What STP volume of oxygen gas is obtained from the electrolysis of 140.0mLof water? (Hint: The density of water is 1.00g/mL.)
To find the volume of oxygen gas obtained from the electrolysis of water, we need to use the concept of stoichiometry and the ideal gas law at standard temperature and pressure (STP).
First, let's write the balanced equation for the electrolysis of water:
2H₂O(l) → 2H₂(g) + O₂(g)
The equation tells us that for every 2 moles of water, we obtain 1 mole of O₂ gas.

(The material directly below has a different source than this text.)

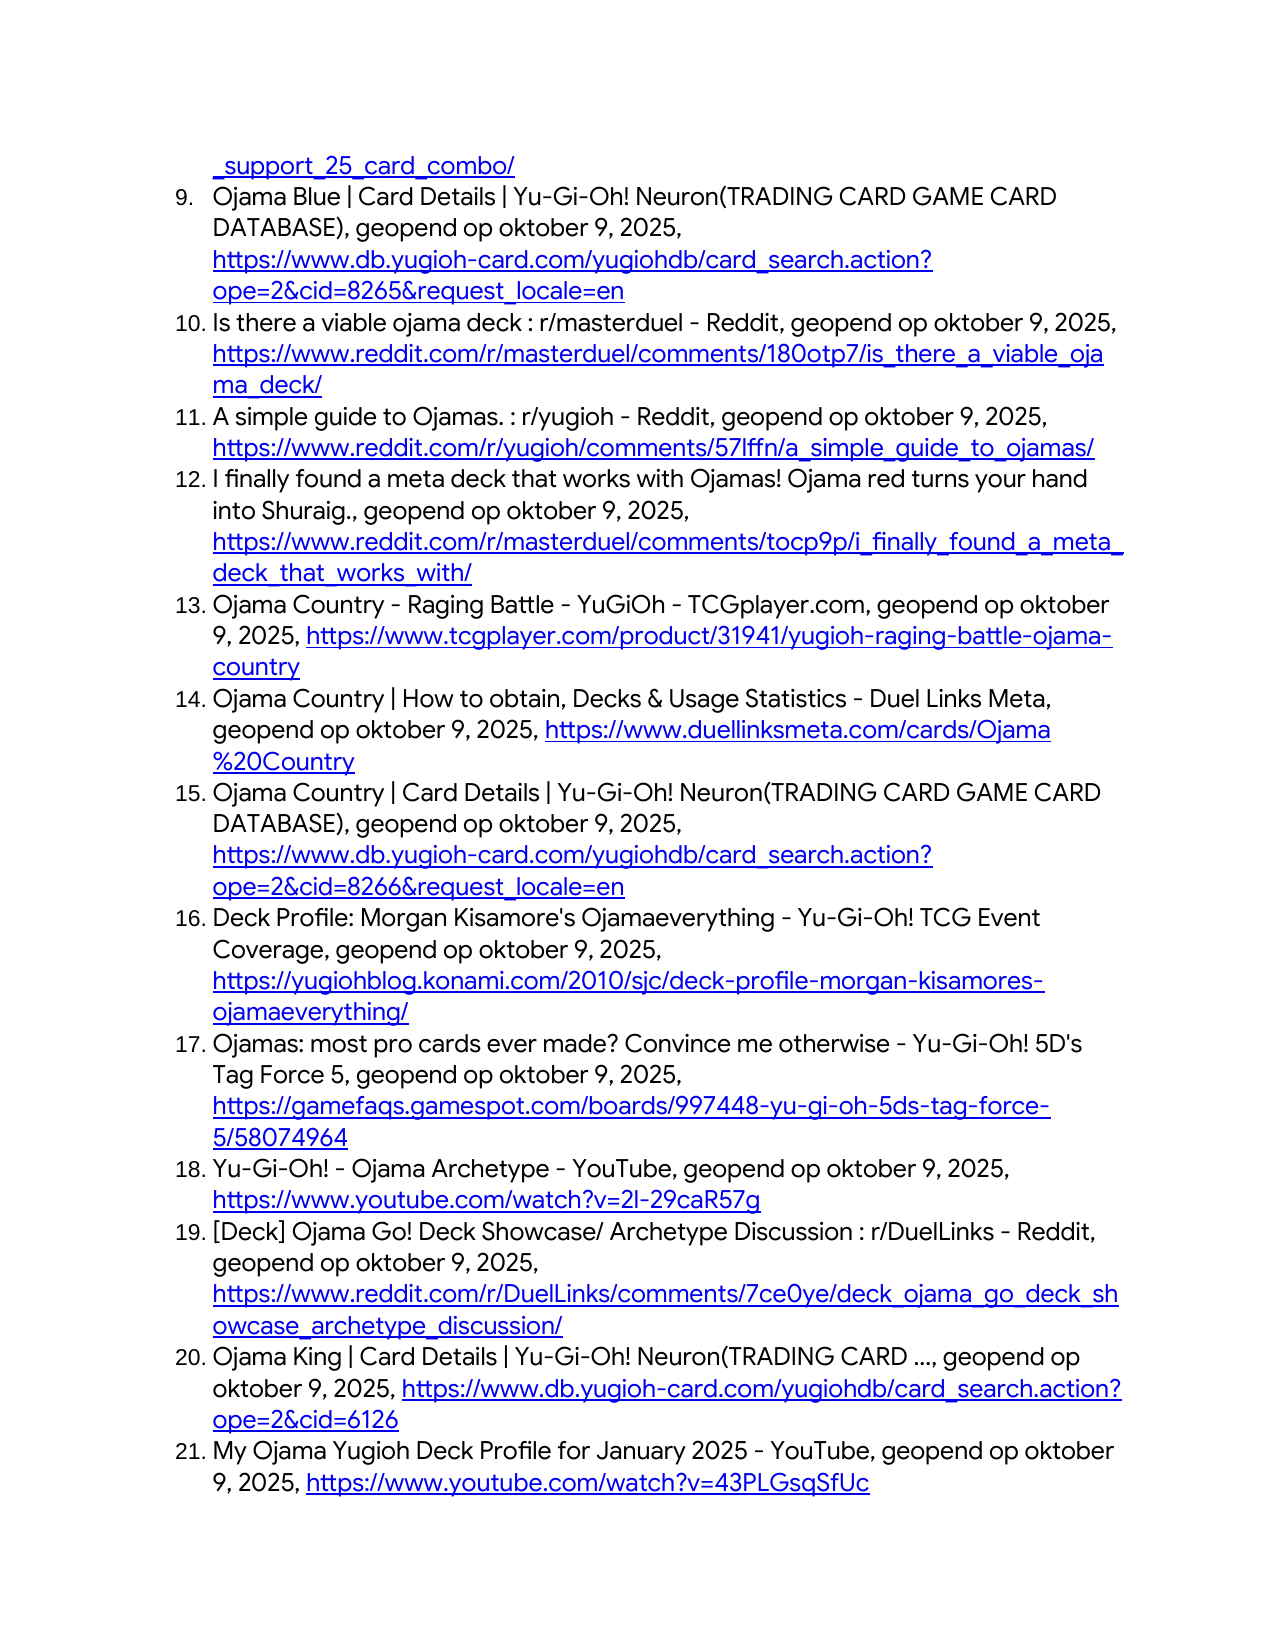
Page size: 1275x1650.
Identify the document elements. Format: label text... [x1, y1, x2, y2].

Next, we can calculate the number of moles of water using its volume and density. Given the volume of water is 140.0 mL and the density of water is 1.00 g/mL, we can convert the volume of water to grams:
Mass of water = Volume of water × Density
Mass of water = 140.0 mL × 1.00 g/mL = 140.0 g
Now, we can convert the mass of water to moles using the molar mass of water. The molar mass of water (H₂O) is:
2(1.01 g/mol of H) + 16.00 g/mol of O = 18.02 g/mol
Number of moles of water = Mass of water / Molar mass of water
Number of moles of water = 140.0 g / 18.02 g/mol ≈ 7.772 mol
According to the balanced equation, for every 2 moles of water, we obtain 1 mole of O₂ gas. Therefore, the number of moles of O₂ gas produced will be half of the moles of water.
Number of moles of O₂ gas = 1/2 × Number of moles of water
Number of moles of O₂ gas = 1/2 × 7.772 mol ≈ 3.886 mol
Finally, we can use the ideal gas law at STP to calculate the volume of O₂ gas.
The ideal gas law is given by:
PV = nRT
Where:
P = Pressure (STP: 1 atm)
V = Volume of the gas
n = Number of moles of the gas
R = Ideal gas constant (0.0821 L·atm/mol·K)
T = Temperature in Kelvin (STP: 273 K)
Rearranging the ideal gas law to solve for volume (V), we have:
V = nRT / P
Substituting the known values:
V = 3.886 mol × 0.0821 L·atm/mol·K × 273 K / 1 atm
V ≈ 87.5 L
Therefore, the volume of oxygen gas obtained from the electrolysis of 140.0 mL of water is approximately 87.5 L at STP.
2H2O ==> 2H2 + O2
Use density to convert 140 mL H2O to grams.
Convert g H2O to mols. mols = grams/molar mass.
Use the coefficients in the balanced equation to convert mols H2O to mols O2.
Then L O2 = mols O2 x 22.4 L/mol